Авросимов поклонился.
— Ежели вам нужна моя помощь в известном вам деле, — шепотом сказал человек, — не побрезгуйте.
— В каком таком деле? — спросил наш герой.
— Вы же намерены спасти узника, — очень просто шепнул Филимонов. — Так я могу взять на себя заботы…
— Что за вздор? — крикнул Авросимов.
— Денег я не возьму, — сказал Филимонов, — так, от души. Вы только прикажите…
Сердце нашего героя было готово выскочить наружу. Филимонов стоял уже рядом. Он оказался ростом с Авросимова, только невероятно тощ и черен, и под черными свисающими усами нельзя было разглядеть — улыбка это у него там или гримаса. Однако грустные черные глаза глядели прямо, доверительно, без лукавства.
— Значит, в четверг, к полночи, — спокойно сказал он. — Вы не беспокойтесь. Возок где поставим: у ворот али за стеной, на Неве?
— Сударь, — взмолился наш герой. — Об чем вы толкуете? Какой узник? Как вы можете врываться к честному человеку с таковыми предложениями?
— Да вы не беспокойтесь, — сказал Филимонов. — Я свое дело знаю. Вы, господин Авросимов, можете даже из дому не выходить — мы все сделаем преотлично. Не впервой, сударь.
— Кто это мы?! — крикнул наш герой, отталкивая в грудь наседающего на него Филимонова.
— Граждане, — пояснил тот. — Стародубцев, к примеру, Мешков, поручик Гордон… Вы можете не беспокоиться, мы все сделаем и доставим, куда прикажете…
— Какой еще Гордон? Кого доставите?
— Узника-с.
— Да я ничего не хочу! — крикнул Авросимов. — Я никого ни об чем не просил!
— Да мы сами об этом узнали, — сказал Филимонов спокойно. — Все об ваших муках-с знают. Вам и просить не нужно… — и он зашептал в самое ухо нашего героя: — Только уж вы, сударь, Брыкину не доверяйте. Это ни к чему, сударь. У него все не как у людей. Ежели прикажете, так я скажу Семену, чтобы он Брыкина и близко не подпускал, уж он справится. — Вдруг он улыбнулся: — Вы ни о чем не беспокойтесь. Я пойду, а то ведь дело делать — не зерно клевать-с. До свиданьица…

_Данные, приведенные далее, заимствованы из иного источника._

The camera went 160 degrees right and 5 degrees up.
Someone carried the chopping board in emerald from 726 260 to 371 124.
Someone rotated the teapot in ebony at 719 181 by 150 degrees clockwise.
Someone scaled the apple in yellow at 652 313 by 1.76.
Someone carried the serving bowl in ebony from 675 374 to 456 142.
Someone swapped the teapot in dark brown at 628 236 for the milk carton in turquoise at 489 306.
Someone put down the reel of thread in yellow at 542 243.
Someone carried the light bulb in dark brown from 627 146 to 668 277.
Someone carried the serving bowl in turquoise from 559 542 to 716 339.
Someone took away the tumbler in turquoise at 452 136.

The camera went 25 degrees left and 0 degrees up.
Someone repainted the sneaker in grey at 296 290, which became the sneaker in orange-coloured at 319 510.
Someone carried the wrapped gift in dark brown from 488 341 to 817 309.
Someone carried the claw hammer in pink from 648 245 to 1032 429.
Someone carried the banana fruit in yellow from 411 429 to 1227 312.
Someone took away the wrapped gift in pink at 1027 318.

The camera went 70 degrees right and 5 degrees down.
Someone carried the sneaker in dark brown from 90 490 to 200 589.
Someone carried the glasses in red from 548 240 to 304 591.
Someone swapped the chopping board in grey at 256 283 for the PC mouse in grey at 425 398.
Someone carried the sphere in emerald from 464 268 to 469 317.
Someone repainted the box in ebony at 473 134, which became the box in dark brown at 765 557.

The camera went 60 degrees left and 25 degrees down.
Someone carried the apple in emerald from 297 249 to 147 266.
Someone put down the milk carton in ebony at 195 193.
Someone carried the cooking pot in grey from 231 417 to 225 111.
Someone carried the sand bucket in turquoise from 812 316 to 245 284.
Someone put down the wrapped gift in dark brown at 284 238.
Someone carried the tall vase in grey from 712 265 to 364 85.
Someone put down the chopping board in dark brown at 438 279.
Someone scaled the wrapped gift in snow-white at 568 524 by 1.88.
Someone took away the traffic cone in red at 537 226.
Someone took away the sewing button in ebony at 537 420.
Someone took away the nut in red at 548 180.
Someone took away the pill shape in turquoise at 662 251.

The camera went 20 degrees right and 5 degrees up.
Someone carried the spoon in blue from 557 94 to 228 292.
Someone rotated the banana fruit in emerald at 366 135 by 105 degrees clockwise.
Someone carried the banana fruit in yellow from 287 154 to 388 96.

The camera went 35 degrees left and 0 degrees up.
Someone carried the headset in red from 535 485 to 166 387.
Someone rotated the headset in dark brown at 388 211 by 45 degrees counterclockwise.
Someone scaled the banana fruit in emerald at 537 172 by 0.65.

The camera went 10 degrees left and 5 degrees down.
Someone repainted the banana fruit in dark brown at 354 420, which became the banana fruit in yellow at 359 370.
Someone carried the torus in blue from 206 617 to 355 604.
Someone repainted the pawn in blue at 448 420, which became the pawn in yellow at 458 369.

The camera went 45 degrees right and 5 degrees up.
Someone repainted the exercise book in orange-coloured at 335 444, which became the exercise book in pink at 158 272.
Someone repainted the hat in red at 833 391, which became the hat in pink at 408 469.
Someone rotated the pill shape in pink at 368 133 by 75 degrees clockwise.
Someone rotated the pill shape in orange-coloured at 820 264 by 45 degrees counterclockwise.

— Погодите! — крикнул Авросимов.
Но Филимонов уже исчез, словно и не было его.
— Вздор какой, — пробормотал наш герой, измученный фантазией. — К черту Филимонова…
— Ты что это бездельников всяких пускаешь? — спросил он у Ерофеича со строгостью.
— Вы лучше покушайте, а я никого не пускаю, — смело ответствовал старик. — Узнает матушка — будет вам на орехи.
— Пошел прочь, — приказал наш герой.
Он попытался вновь сосредоточиться на своих многочисленных заботах, но мысли заработали в другом направлении, и тут же дверь в комнату приоткрылась, и молодой бравый офицер, крепко сбитый, с чарующей улыбкой, танцуя, подскочил к нему.